(Stated exercise) Copy the lines of the records word for word, starting at the line that contains "order: Gentianales" and ending at the line that contains "common name: Western brome", both included.

(Dataset records)

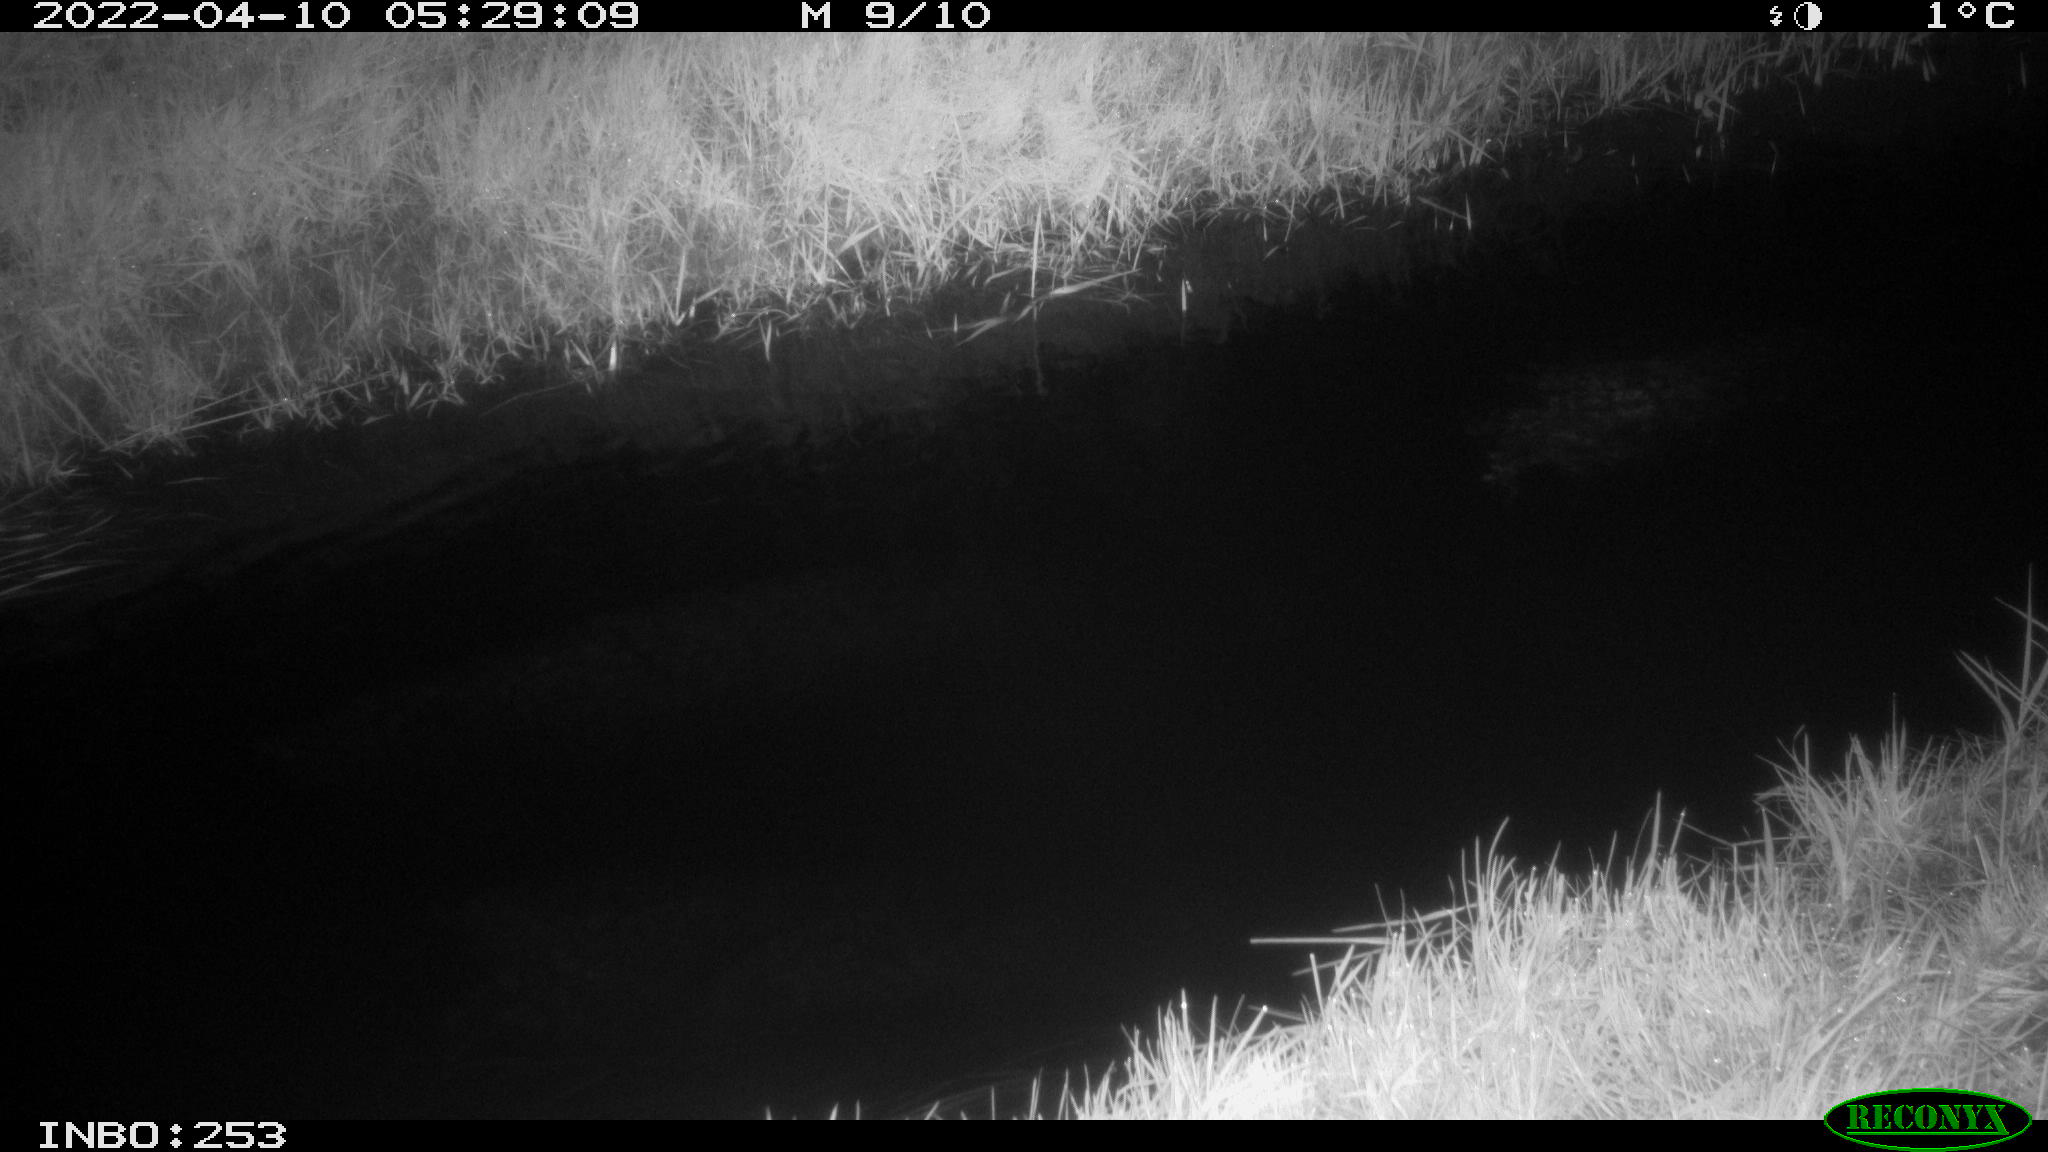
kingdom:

...

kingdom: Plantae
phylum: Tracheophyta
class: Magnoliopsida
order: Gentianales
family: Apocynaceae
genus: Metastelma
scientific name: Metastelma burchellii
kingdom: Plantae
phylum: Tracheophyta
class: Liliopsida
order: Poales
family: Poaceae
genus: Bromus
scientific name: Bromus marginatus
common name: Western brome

(Finished answer)
order: Gentianales
family: Apocynaceae
genus: Metastelma
scientific name: Metastelma burchellii
kingdom: Plantae
phylum: Tracheophyta
class: Liliopsida
order: Poales
family: Poaceae
genus: Bromus
scientific name: Bromus marginatus
common name: Western brome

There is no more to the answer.